DENVER — A bill focused on school immunization requirements passed out of the Senate Finance Committee early Thursday morning.
The controversial House Bill 19-1312, also known as the School Immunization Requirements bill, will aim to modernize immunization requirements for children going into schools. It would make it harder for parents to opt out of required vaccinations and immunizations for their children.
More than 500 people showed up to give their testimony, and most of them were against the bill.
The motion passed 4-3 Thursday at 1:17 a.m. It will now continue on to the Senate floor.
The bill, which can be read in full here, requires the department of public health and environment to develop a standardized form and submission proves to claim a medical, religion or personal belief exemption from immunizations. Those are common ways Colorado parents have opted out of the vaccines.
It would also require the department of public health and environment to develop educational materials to hand out to healthcare providers and facilities, present exemption information during its annual SMART Act hearing and use the existing immunization tracking system.
This makes it more difficult for parents to get vaccination exemptions for their children, by creating more steps for them. But after the first year, the process would become simplified and parents would just need to fill out an online form.
A Centers for Disease Control report found that Colorado had one of the worst kindergarten vaccination rates — 88% — for diseases like measles, mumps and chicken pox in the country. In the report, CDC said it hopes it get the vaccination rate up to at least 95%.

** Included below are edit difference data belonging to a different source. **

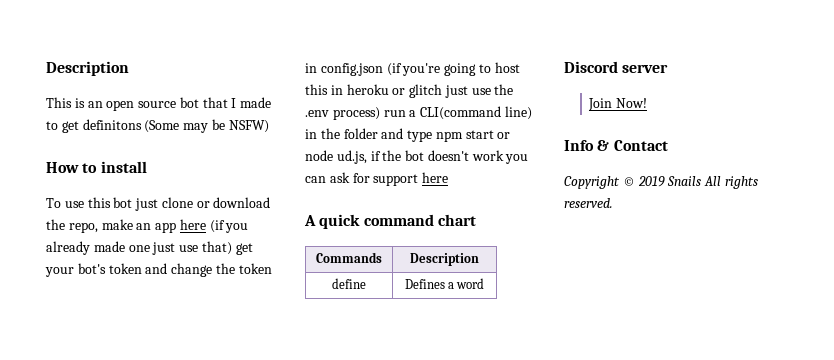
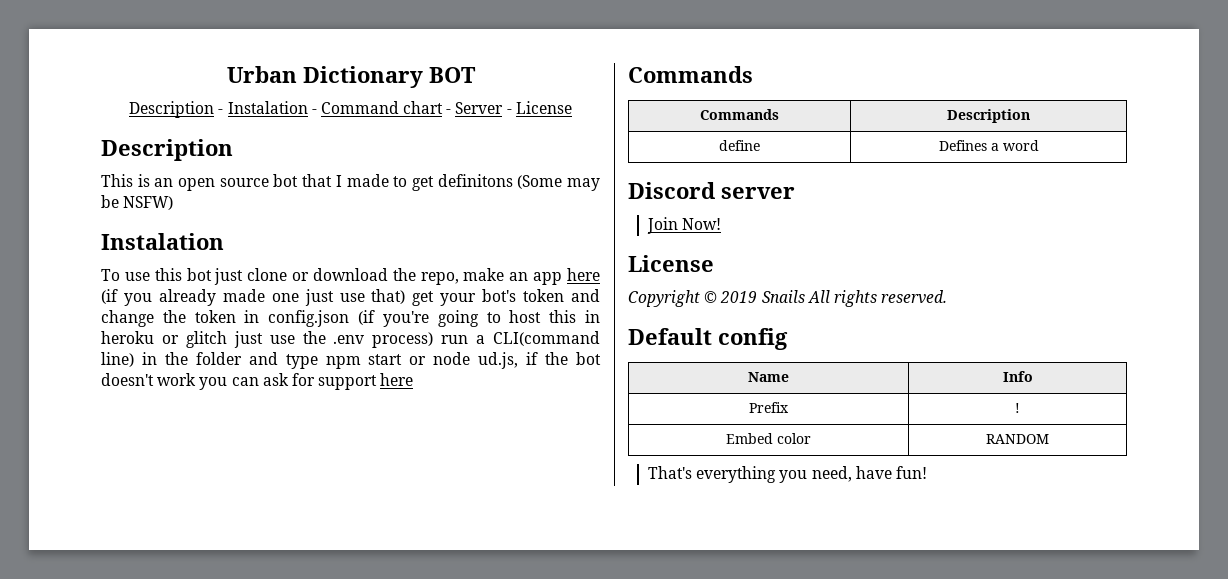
(46, 68) none -> [226,66,476,88] [129,101,572,118] Urban Dictionary BOT // Description - Instalation - Command chart - Server - License //
[46,161,147,173] How to install -> [101,233,224,250] Instalation
[304,214,476,229] A quick command chart -> [628,66,753,83] Commands
[564,140,668,151] Info & Contact -> [628,255,714,272] License
(613, 203) none -> [628,328,788,350] [748,372,789,382] [1002,371,1033,382] [749,402,789,413] [1015,403,1020,413] [726,433,811,444] [986,434,1049,444] [647,466,927,483] // Default config // Name | Info // Prefix | ! // Embed color | RANDOM // That's everything you need, have fun!

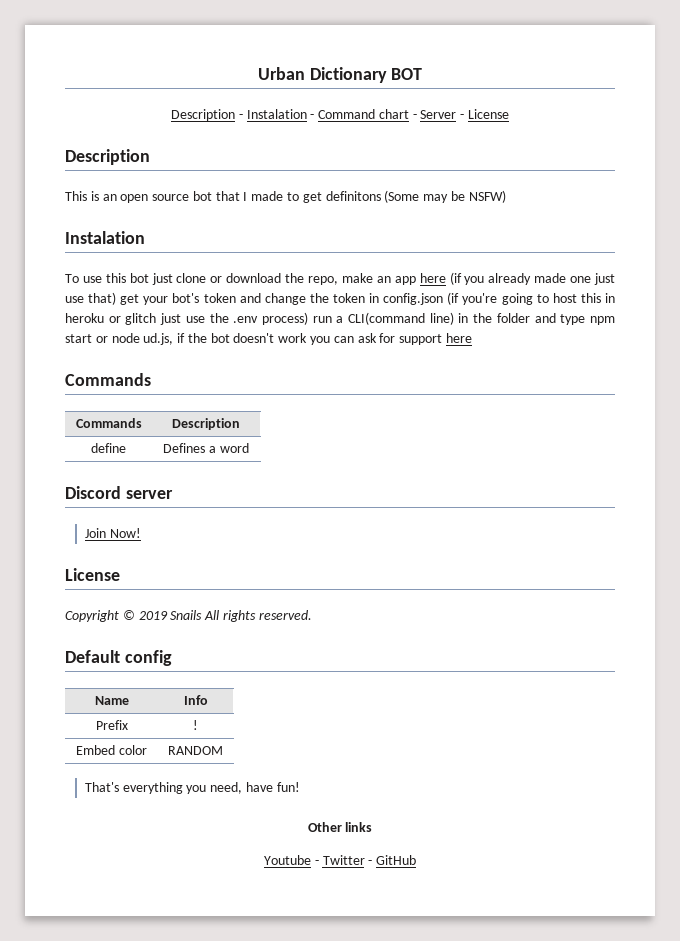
(927, 472) none -> [307,822,373,832] [263,855,417,865] // Other links // Youtube - Twitter - GitHub

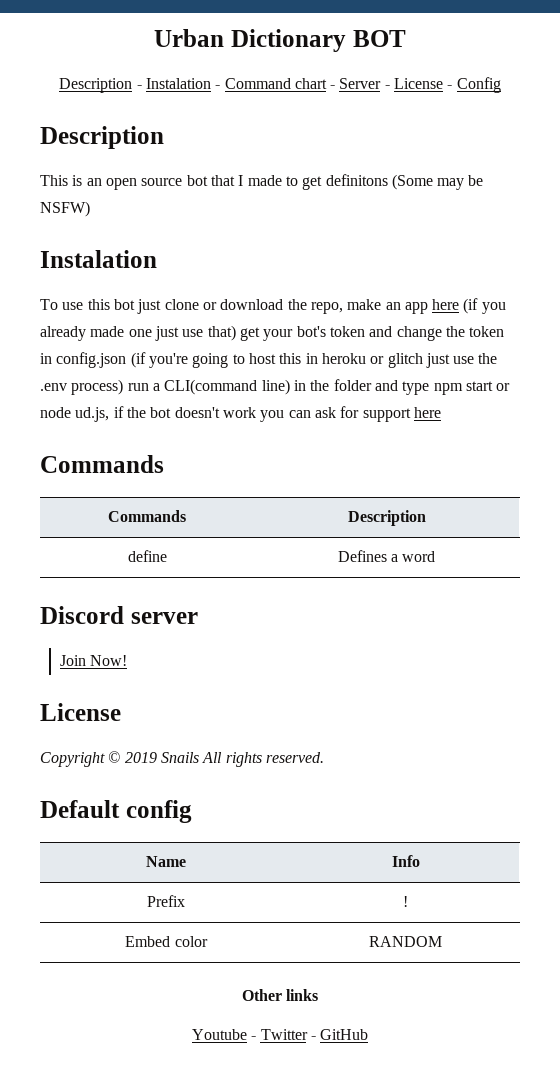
(510, 114) none -> [447,77,501,93] - Config
[84,782,300,794] // That's everything you need, have fun! -> (442, 941) none

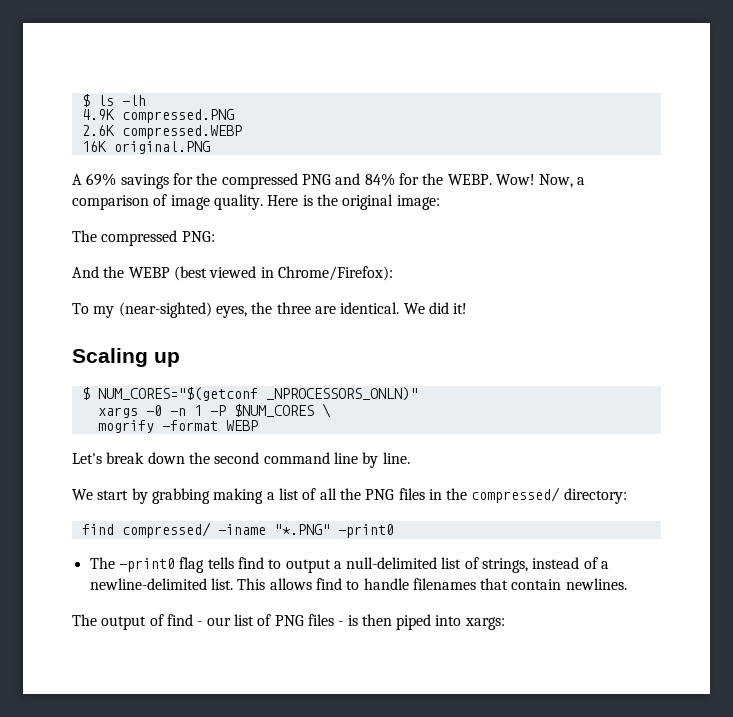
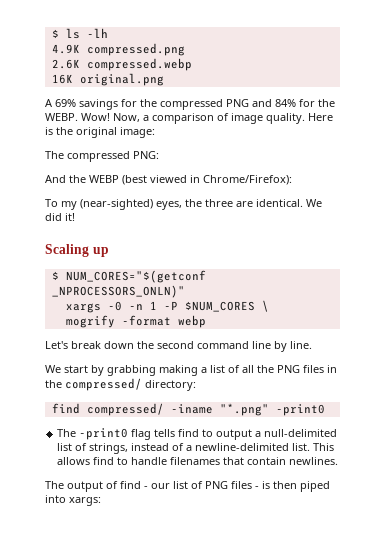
[121,109,234,123] compressed.PNG -> [86,43,185,56] compressed.png
[121,125,242,139] compressed.WEBP -> [86,58,192,71] compressed.webp
[113,141,210,154] original.PNG -> [79,73,164,86] original.png
[225,420,258,431] WEBP -> [177,315,206,328] webp
[273,524,330,535] "*.PNG" -> [219,403,269,416] "*.png"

“Colorado ranks last when it comes to immunization rates for kindergarten-age children, and the current nationwide measles outbreak underscores the urgency of passing this legislation now, “ Sen. Julie Gonzales, D-Denver, said in a press release after the motion passed. “We must act to keep our children and schools safe.”
Gonzales, Sen. Kevin Priola (R-Henderson) and Rep. Kyle Mullica (D-Northglenn) sponsored the bill.
“We have heard from hundreds of doctors, public health officials and parents who are urging us to finish the important work we began this session,” Priola said. “The clock is ticking. Addressing this important public health issue just can’t wait.”